Uber has incurred significant losses in the past 10 years. The company will now under the scrutiny of the financial markets and will need to show that it can turn the business into a profitable venture. It will need to monitor and assess the gearing levels regularly and ensure that it does not disappoint the markets by not achieving financial guidance.
Uber is making substantial investments in new offerings, developments and technologies including Autonomous Vehicle Technologies, and investments in these spaces are expected to be increased in the future. Uber faces the risk of these products failing in development and failing to commercialize there, and not bringing expected returns. These is no assurance that that consumer demand for these products will exist and be sustained at the anticipated level or that any of the future developments and technologies will gain market acceptance.
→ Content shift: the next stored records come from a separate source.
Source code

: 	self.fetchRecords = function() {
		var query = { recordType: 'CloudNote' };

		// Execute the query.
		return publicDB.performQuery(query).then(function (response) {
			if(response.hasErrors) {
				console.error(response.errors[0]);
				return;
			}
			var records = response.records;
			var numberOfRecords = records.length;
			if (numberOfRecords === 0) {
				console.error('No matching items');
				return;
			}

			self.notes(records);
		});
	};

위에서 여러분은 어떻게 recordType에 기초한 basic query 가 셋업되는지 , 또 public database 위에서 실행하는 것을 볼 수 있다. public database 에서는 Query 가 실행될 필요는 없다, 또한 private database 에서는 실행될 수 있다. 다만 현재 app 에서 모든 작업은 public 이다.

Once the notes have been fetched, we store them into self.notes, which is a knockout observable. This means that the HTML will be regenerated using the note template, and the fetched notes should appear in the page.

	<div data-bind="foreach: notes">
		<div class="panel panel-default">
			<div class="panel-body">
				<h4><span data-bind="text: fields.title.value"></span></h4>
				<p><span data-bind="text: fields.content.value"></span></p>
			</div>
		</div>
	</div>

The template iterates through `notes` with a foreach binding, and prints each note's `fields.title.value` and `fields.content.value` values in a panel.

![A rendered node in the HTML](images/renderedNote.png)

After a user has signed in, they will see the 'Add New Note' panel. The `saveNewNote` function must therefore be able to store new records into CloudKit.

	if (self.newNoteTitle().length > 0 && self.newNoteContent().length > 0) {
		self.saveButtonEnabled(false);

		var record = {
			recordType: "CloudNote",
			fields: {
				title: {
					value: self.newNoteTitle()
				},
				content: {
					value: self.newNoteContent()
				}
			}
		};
There is a huge risk that Uber could experience security or privacy breaches or other unauthorized access to, use of confidential data, employee data platform user data. Any failure to mitigate or prevent and privacy breaches, Uber may face loss of revenue, there could be business disruptions and this could harm their brand.
Finally, Uber’s platform is highly technical and successful operations rely on the performance and reliability of internet, mobile, and other infrastructure that is not under Uber’s control. Disruptions in the internet infrastructure or failure of telecommunication networks could interfere the speed and availability of their platform.
Uber however, has invested significant resources to develop new products to mitigate the impact of potential interruptions to mobile communications systems.